Hong Kong takes key step towards lifting ban on outcome-related arbitration fees
Law Reform Commission approves proposals that would bring jurisdiction in line with other international disputes hubs
Hong Kong has taken a step further towards lifting prohibitions on the use of outcome-related fee structures (ORFS) for arbitrations following the publication of an official report setting out reform proposals.
The Law Reform Commission (LRC) has approved the recommendations of a sub-committee established to investigate ORFS, including conditional fee agreements (CFAs) and damages-based agreements (DBAs).
Co-chaired by two Herbert Smith Freehills lawyers – partner Kathryn Sanger and consultant Briana Young – the committee’s report followed a consultation launched in December 2020 that elicited overwhelming professional support for reform.
The committee looked at CFAs, DBAs and so-called hybrid DBAs – no win, low-fee arrangements – and conducted a review of leading jurisdictions.
While lawyers in Hong Kong are prohibited from entering into ORFS for litigation and arbitration proceedings, other jurisdictions – including Singapore – have adopted reforms, or are about to, potentially leaving the Special Administrative Region at a disadvantage.
The report concluded the ban on no-win, no-fee agreements and their ilk in arbitration and related proceedings should be lifted for ease of proceedings and enforcement but that their use should not be extended to proceedings in Hong Kong’s courts.
"For Hong Kong to remain a world-class arbitral jurisdiction, its lawyers should be able to offer parties the same fee flexibility as other major seats, a flexibility that clients are increasingly demanding," said Young.
The report made a number of technical recommendations, including on the level of success fees charged under Hong Kong ORFS, limiting them to 100% of normal benchmark costs, equivalent to the position in England and Wales. It also said costs under DBAs should be capped at 50% of the financial benefit, again similar to the position in London.
Sanger said: “Parties, understandably, like their lawyers to have a stake in their arbitral success – some 'skin in the game'. The proposed reforms make that possible, within a framework of strong regulation to protect them."
The proposals will now be studied by the Special Administrative Region’s Department of Justice (DOJ), with a view to seeking legislative amendments to Hong Kong law, which a new Legislative Council, elected last week, will consider in due course.
In a statement, the DOJ said: “Once it is decided to adopt the recommendations, the department will take forward the legislative amendments as soon as possible."
Market reaction was positive. Emily Tillet, Hong Kong-based vice president at Burford Capital, said the proposed reforms were “demonstrably beneficial for both law firms and their clients” bringing Hong Kong in line with other global arbitration hubs including Singapore.

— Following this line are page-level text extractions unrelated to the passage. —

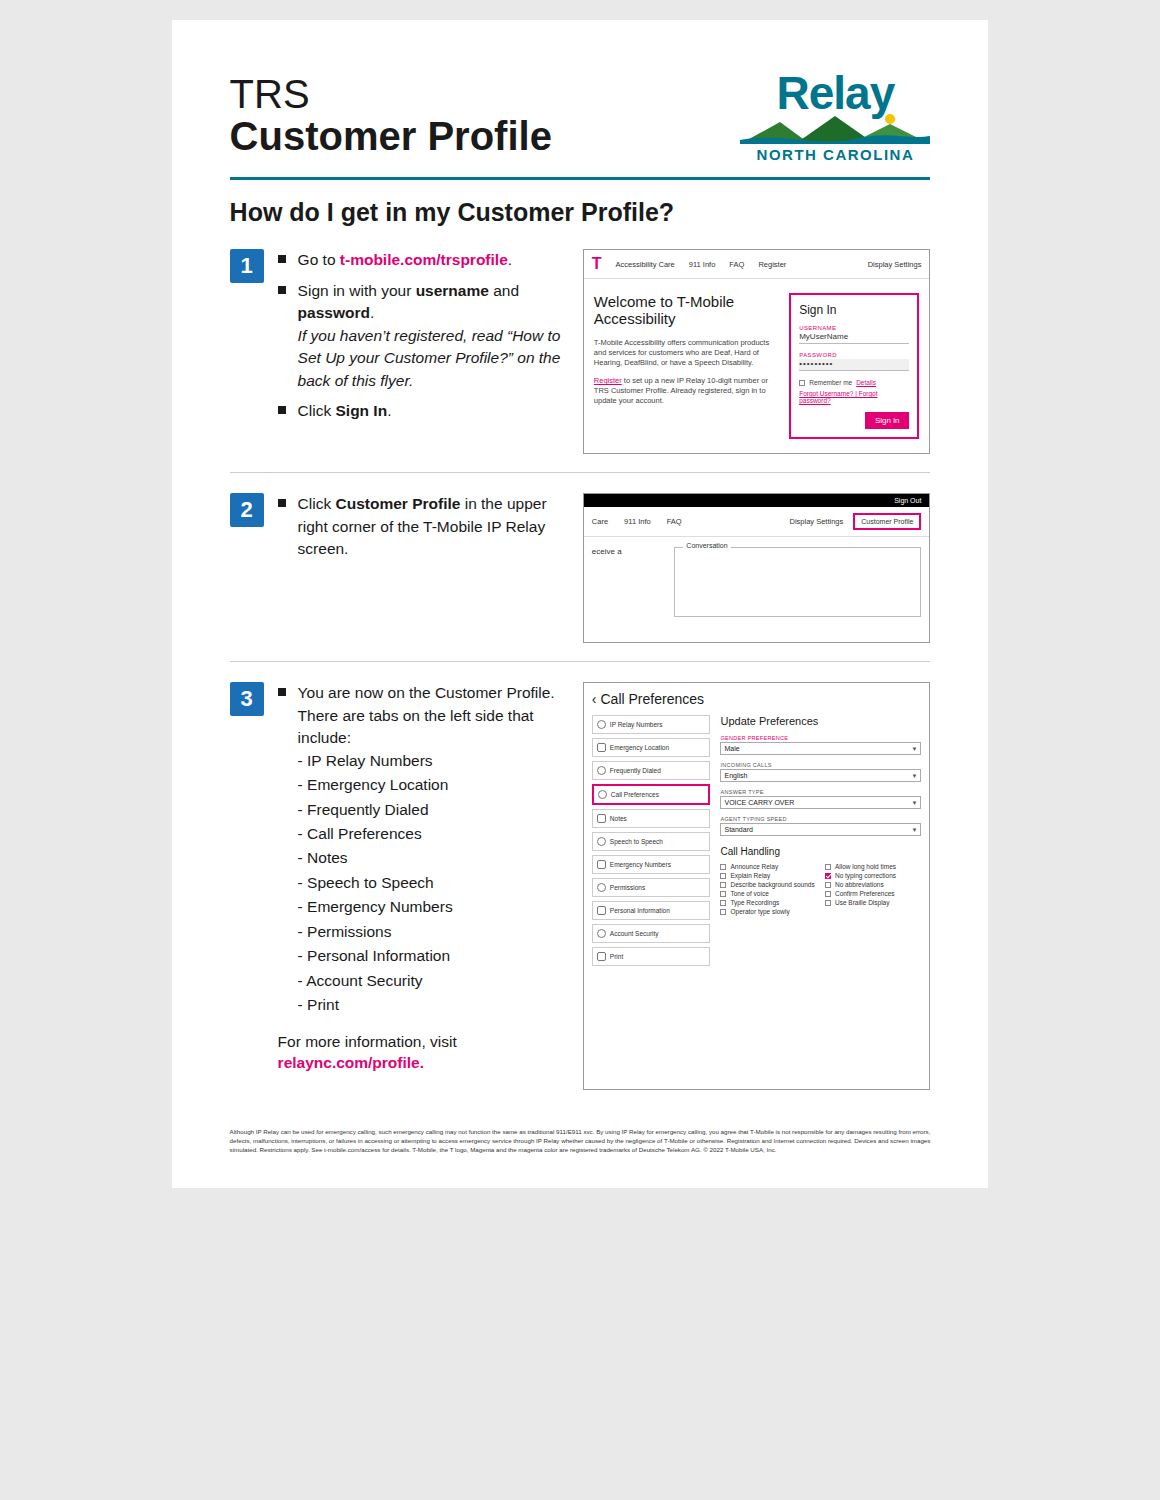TRSCustomer Profile
Relay
NORTH CAROLINA
How do I get in my Customer Profile?
1
Go to t-mobile.com/trsprofile.
Sign in with your username and password.
If you haven’t registered, read “How to Set Up your Customer Profile?” on the back of this flyer.
Click Sign In.
T Accessibility Care 911 Info FAQ Register Display Settings
Welcome to T-Mobile Accessibility
T-Mobile Accessibility offers communication products and services for customers who are Deaf, Hard of Hearing, DeafBlind, or have a Speech Disability.
Register to set up a new IP Relay 10-digit number or TRS Customer Profile. Already registered, sign in to update your account.
Sign In
USERNAME
MyUserName
PASSWORD
•••••••••
Remember me Details
Forgot Username? | Forgot password?
Sign in
2
Click Customer Profile in the upper right corner of the T-Mobile IP Relay screen.
Sign Out
Care 911 Info FAQ Display Settings Customer Profile
eceive a
Conversation
3
You are now on the Customer Profile. There are tabs on the left side that include:
- IP Relay Numbers
- Emergency Location
- Frequently Dialed
- Call Preferences
- Notes
- Speech to Speech
- Emergency Numbers
- Permissions
- Personal Information
- Account Security
- Print
For more information, visit
relaync.com/profile.
‹ Call Preferences
IP Relay Numbers
Emergency Location
Frequently Dialed
Call Preferences
Notes
Speech to Speech
Emergency Numbers
Permissions
Personal Information
Account Security
Print
Update Preferences
GENDER PREFERENCE
Male▼
INCOMING CALLS
English▼
ANSWER TYPE
VOICE CARRY OVER▼
AGENT TYPING SPEED
Standard▼
Call Handling
Announce Relay
Allow long hold times
Explain Relay
No typing corrections
Describe background sounds
No abbreviations
Tone of voice
Confirm Preferences
Type Recordings
Use Braille Display
Operator type slowly
Although IP Relay can be used for emergency calling, such emergency calling may not function the same as traditional 911/E911 svc. By using IP Relay for emergency calling, you agree that T-Mobile is not responsible for any damages resulting from errors, defects, malfunctions, interruptions, or failures in accessing or attempting to access emergency service through IP Relay whether caused by the negligence of T-Mobile or otherwise. Registration and Internet connection required. Devices and screen images simulated. Restrictions apply. See t-mobile.com/access for details. T-Mobile, the T logo, Magenta and the magenta color are registered trademarks of Deutsche Telekom AG. © 2022 T-Mobile USA, Inc.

“As law firms take on more client risk, we are confident they will welcome risk-sharing partners like Burford Capital,” she added.
Jern-Fei Ng QC, an arbitrator member at Temple Chambers, agreed. “Implementation of the recommendations can only solidify Hong Kong’s popularity as one of the leading arbitral seats in the world” he said, adding that the reforms would “widen the spectrum of ways in which a party can pursue a meritorious claim in arbitration".
Other members of the committee included Hong Kong Law Society president C.M. Chan, former Allen & Overy co-head of arbitration Matthew Gearing QC, now of Fountain Court, and Benny Lo and José-Antonio Maurellet SC, of Des Voeux Chambers, both respected commercial barristers.